As I looked at each of the many masks I wore and what each of those meant I came to a fuller understanding of myself in relationship to God and to  others. So as mother, grandmother, priest, creative child of God there was one unifying factor. GAY. This was not some lifestyle choice but the essence of who I am, created by God, to relate to God and the world as I was made. Although not fully in the closet, so to speak, I was apologetic of who I am. I then decided to doodle pray the text I had been contemplating for 14 years. I had always assumed that to seek wholeheartedly meant fervently but what I now understood it to mean was that I was to seek God with all of me.

Every facet of who I am was to surrender to God. Not to subsume who I was but to celebrate and offer up with thanksgiving the being who I was. A child of God, created in love for love. I was equally loved as anyone else was by a God of unconditional love. I was to relate to the world as God created me.

So when I got home I did exactly that. I came back from Whitby full of the Holy Spirit and understood how they felt at the first Pentecost. I was on fire, feeling blessed, feeling whole, walking tall(well as tall as my 5 foot height  would let me, feeling I could achieve anything, and within a week I was healed of much which had brought me to a point of shutting down. I donned a rainbow ribbon around my clerical collar, started going back to church, went back on the plan and shared my testimony.

I continued to doodle my prayers looking at issues as well as bible passages. With healing I looked at what that looked and felt like. I had indeed been healed and restored but nothing is without purpose. I now knew after 14 years what God was calling me to do, where my ministry was to be focused. I had to shut down totally before I was able to hear God speak to me. A Damascus Road experience indeed. The scales fell off and I was able to clearly see the path God had for me. To be an advocate for all the marginalised whilst being openly me within the wider church.
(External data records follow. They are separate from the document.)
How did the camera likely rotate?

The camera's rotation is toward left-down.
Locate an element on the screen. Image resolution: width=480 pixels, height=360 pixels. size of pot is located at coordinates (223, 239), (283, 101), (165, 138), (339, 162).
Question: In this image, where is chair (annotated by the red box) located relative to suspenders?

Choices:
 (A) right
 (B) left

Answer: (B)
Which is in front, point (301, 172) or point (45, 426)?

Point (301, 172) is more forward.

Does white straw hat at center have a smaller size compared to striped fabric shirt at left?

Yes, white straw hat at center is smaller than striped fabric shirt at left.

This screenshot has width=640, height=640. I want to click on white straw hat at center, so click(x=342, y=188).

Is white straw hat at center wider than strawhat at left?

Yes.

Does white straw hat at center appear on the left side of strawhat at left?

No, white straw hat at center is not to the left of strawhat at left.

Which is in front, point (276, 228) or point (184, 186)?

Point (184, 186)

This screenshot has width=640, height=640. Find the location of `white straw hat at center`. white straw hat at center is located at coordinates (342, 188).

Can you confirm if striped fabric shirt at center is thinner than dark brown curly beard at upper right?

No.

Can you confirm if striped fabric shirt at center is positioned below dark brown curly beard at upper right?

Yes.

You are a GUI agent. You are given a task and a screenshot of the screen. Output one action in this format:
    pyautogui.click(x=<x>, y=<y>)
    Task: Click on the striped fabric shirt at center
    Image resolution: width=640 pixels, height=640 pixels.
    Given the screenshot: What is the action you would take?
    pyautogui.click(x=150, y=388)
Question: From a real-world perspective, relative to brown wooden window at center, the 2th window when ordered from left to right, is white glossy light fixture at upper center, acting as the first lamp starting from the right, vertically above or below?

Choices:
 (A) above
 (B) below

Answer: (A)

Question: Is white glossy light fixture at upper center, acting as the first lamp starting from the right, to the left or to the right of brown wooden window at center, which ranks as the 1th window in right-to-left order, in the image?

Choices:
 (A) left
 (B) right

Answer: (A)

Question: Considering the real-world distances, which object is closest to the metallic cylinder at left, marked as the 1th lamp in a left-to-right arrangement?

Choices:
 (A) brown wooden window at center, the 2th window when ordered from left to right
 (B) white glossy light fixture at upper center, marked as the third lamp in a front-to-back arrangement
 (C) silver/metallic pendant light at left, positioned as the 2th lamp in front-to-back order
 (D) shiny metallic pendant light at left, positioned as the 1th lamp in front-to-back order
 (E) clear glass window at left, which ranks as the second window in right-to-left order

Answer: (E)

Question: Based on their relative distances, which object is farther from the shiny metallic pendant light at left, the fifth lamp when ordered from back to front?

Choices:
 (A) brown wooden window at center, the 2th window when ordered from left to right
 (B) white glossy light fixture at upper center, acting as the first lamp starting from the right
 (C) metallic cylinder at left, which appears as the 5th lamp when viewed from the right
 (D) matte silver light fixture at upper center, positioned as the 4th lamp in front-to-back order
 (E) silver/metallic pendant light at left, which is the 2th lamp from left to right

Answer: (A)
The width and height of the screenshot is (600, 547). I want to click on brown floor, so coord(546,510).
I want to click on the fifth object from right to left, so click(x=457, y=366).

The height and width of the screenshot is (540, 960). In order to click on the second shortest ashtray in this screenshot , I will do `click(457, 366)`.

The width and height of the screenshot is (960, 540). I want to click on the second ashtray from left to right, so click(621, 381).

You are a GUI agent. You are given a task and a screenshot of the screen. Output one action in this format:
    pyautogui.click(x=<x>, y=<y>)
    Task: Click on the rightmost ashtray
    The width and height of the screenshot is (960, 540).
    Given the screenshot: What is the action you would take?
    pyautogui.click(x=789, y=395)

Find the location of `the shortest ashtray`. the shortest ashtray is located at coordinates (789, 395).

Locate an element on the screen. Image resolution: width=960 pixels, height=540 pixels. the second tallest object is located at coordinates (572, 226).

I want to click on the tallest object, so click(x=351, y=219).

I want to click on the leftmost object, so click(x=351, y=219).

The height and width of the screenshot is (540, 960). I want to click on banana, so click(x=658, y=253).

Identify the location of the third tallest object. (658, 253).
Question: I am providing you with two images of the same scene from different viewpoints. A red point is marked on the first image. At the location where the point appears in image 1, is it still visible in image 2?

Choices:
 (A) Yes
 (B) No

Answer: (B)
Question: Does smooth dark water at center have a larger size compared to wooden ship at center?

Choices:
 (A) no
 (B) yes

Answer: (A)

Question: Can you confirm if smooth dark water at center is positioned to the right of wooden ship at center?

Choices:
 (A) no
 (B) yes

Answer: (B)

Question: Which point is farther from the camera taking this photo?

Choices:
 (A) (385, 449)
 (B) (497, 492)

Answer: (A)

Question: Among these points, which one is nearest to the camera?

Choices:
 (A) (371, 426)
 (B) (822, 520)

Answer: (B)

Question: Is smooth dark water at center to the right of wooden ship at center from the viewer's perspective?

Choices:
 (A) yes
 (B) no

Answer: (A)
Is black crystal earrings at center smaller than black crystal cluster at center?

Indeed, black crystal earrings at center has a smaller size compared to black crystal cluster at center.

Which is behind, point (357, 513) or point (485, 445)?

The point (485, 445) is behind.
Fast forward 8 years and I find myself Co-Chair of Methodist Women in Britain. I was asked to take part in the TV programme Villages by the Sea with Ben Robinson to speak about Primitive Methodism in Runswick Bay near Whitby. Due to the unpredictable weather, they were not sure if filming would be on the Tuesday or Wednesday. Ooh, I thought why not have a mini retreat before I formally take up my post. Rather than stay with the sisters I booked into an AirBnB, something I have not tried before. After a four-hour train journey and a long hike up the hill to my destination, I was shattered. I book a taxi to get to Runswick Bay the next day and go out again to find food. Finally, I fall into bed after hiking up the hill again. Sleep? You must be joking. Close to the harbour the seagulls don’t sleep and this AirB&B is just a house with very noisy residents banging doors. With no food available I had to go out for each meal, up and down the steep hills. I came home a day early.

Retreat it was not. However, I did learn some lessons. 1. Be thankful always for what you have and not to concentrate on the negative. I had a warm bed with a roof over my head and enough money to buy food, unlike many in the world. 2. Don’t try and recreate the past. “No man ever steps in the same river twice, for it’s not the same river and he’s not the same man” (Heraclitus).

As I begin my journey with you as Co-Chair I am thankful for the opportunity of working with you. Being thankful for what has been but looking forward to new ways of being Methodist Women in Britain, I pray for God’s guiding hand and the power of the Holy Spirit to lead us on.